L’Anti-Justine ou les délices de l’Amour (1864)/26


L’ANTI-JUSTINE


CHAPITRE XXVI.

D’avis très utiles au lecteur et à l’auteur.

Nous en sommes enfin au temps si souvent renommé des fouteries majeures. Si je les avais rapportées sans préparation, elles auraient étonné. Mais qu’on sache que j’étais sûr en les commençant non-seulement d’avoir pour mes filles deux des trois payeurs qui sollicitaient Vitnègre, mais encore de les faire précéder par la jolie chapelière de la rue Bordet, qui, vendue au plus douteux, devait m’instruire de la moralité de tous les trois ; il était donc essentiel, pour éviter qu’elles ne fussent estropiées, de les faire prodigieusement élargir, en évitant néanmoins de les livrer à trop de déchargeurs. L’on verra comment je m’y prendrai pour cela.
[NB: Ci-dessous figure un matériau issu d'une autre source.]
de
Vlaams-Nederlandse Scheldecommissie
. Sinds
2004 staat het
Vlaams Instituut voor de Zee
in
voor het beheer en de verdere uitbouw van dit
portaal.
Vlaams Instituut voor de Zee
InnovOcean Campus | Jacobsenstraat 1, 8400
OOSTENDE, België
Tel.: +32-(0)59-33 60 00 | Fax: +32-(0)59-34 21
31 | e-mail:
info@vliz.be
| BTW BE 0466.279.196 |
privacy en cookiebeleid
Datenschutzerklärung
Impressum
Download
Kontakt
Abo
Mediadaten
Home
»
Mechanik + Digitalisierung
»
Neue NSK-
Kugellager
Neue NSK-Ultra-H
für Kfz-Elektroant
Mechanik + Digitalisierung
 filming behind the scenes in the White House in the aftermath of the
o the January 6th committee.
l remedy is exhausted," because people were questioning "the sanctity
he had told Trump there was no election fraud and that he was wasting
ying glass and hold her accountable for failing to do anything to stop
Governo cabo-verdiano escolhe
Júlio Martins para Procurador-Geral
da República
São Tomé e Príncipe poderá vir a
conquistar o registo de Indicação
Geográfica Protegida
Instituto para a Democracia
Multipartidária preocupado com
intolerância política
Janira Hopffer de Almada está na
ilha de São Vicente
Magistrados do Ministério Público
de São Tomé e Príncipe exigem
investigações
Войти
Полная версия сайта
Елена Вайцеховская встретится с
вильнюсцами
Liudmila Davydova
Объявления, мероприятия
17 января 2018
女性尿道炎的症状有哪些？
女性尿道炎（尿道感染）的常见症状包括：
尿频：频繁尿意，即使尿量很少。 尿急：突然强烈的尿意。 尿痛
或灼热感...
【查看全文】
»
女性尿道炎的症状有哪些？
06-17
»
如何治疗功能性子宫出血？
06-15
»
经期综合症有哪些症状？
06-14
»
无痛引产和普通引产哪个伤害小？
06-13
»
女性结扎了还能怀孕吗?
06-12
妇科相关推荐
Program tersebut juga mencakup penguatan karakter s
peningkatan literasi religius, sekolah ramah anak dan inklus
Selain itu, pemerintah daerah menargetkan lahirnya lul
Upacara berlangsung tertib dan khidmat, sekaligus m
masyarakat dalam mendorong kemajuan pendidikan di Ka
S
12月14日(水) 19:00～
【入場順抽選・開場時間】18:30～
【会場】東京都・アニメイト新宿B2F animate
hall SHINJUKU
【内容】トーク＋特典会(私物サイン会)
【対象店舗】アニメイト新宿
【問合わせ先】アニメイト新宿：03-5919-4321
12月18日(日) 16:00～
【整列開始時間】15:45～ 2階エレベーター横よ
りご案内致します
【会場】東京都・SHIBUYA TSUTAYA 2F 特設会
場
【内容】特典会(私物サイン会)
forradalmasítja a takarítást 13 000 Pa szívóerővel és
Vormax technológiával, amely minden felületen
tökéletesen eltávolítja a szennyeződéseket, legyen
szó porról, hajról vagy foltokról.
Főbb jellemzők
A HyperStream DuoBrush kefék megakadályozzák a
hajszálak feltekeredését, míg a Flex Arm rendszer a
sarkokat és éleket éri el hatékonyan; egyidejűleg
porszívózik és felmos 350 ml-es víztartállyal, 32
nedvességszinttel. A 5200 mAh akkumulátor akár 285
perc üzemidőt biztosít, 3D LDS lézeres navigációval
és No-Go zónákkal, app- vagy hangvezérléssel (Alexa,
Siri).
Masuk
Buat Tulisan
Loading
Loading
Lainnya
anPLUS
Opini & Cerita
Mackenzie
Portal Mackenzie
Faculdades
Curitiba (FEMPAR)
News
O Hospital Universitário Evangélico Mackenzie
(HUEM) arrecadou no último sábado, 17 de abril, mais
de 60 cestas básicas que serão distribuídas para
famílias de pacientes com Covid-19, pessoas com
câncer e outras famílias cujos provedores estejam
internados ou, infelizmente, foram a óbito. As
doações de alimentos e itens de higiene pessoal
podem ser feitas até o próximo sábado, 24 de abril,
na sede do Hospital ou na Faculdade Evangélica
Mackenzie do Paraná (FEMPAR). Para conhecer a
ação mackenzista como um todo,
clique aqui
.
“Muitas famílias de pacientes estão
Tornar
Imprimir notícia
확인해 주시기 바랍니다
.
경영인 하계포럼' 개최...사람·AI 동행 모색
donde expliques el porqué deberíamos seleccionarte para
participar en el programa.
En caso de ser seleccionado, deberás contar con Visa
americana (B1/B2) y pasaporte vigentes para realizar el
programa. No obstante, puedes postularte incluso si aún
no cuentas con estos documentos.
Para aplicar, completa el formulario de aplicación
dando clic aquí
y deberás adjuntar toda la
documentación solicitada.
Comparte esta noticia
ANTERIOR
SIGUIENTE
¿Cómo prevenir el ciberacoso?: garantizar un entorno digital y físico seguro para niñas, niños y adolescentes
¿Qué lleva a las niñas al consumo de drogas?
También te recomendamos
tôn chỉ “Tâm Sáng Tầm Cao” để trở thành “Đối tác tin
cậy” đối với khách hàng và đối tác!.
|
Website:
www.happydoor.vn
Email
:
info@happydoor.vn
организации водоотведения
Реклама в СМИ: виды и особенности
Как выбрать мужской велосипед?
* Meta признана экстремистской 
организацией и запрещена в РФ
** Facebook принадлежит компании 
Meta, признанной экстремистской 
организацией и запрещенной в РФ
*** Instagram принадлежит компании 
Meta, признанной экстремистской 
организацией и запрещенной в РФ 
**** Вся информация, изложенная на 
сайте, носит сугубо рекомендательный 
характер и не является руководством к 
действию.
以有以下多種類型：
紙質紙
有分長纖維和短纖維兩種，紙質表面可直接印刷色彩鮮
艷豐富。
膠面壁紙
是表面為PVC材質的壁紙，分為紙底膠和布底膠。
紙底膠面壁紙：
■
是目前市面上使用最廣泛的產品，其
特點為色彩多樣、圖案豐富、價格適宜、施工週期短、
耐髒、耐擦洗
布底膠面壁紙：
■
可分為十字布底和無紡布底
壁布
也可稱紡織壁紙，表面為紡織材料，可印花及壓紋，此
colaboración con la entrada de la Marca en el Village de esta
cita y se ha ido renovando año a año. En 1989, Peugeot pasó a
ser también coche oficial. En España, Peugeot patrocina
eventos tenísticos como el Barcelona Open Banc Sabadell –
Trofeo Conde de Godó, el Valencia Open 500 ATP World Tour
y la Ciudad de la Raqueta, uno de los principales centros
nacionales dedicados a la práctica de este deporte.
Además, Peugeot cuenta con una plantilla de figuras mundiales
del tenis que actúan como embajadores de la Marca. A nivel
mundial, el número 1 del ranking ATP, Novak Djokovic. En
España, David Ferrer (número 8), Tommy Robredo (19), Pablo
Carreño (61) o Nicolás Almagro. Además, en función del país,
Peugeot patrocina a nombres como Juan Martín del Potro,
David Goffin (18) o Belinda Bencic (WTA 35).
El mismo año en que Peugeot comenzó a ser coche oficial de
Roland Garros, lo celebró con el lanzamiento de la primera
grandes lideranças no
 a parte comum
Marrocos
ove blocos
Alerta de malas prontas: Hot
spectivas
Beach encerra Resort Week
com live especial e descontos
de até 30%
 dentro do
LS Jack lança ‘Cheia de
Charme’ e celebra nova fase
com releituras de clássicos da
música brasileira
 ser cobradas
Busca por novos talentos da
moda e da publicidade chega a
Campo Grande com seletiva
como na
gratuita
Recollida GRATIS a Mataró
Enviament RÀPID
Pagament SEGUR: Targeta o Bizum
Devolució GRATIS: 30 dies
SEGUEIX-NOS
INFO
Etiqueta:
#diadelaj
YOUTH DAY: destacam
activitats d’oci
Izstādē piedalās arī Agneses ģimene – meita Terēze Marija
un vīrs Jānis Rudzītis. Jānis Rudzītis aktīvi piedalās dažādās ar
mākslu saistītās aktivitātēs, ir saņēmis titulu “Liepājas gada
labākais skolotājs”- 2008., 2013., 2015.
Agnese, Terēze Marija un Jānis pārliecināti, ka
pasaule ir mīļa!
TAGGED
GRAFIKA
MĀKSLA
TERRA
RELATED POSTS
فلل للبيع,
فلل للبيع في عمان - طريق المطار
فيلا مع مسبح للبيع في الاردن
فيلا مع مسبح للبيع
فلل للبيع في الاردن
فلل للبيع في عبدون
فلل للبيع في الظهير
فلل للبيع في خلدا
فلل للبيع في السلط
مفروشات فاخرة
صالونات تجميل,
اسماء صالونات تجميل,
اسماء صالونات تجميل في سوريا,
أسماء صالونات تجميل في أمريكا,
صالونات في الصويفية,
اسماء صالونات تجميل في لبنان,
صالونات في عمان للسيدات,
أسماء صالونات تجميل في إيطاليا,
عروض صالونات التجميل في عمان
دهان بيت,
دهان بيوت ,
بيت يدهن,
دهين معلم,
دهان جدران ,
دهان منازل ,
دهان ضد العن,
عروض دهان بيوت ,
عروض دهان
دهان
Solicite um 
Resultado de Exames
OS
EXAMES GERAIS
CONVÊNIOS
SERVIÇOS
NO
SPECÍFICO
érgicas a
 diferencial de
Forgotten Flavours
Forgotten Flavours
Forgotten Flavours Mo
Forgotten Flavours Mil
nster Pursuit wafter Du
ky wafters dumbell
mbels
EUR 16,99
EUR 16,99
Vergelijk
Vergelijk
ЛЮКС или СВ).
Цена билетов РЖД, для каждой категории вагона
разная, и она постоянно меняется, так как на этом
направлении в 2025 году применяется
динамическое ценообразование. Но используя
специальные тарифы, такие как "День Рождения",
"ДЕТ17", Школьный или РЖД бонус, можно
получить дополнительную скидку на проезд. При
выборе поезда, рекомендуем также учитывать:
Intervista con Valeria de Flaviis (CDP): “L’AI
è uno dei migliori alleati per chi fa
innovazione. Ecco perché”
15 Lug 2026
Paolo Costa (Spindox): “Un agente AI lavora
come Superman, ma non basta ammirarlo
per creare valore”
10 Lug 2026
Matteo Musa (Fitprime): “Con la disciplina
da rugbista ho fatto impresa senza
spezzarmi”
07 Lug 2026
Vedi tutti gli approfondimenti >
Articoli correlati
On trouvera dans ce récit un épisode à chaque séance, tant pour varier la scène et reposer l’imagination que pour raconter quelques aventures que j’ai cru devoir supprimer au commencement ; chaque historiette lue ou racontée ne sortira pas du genre. Rien de plus déplacé dans un ouvrage comme celui-ci qu’une dissertation philosophique ; elle devient insipide et par là même dégoûte de la philosophie ; mon but moral, qui en vaut bien un autre, est de donner à ceux qui ont un tempérament érotikon épicé qui les fasse servir convenablement une épouse qui n’est plus belle ; c’est ce que j’ai vu faire à plusieurs hommes qui se servaient pour cela du livre cruel et dangereux de Justine ou les malheurs de la vertu.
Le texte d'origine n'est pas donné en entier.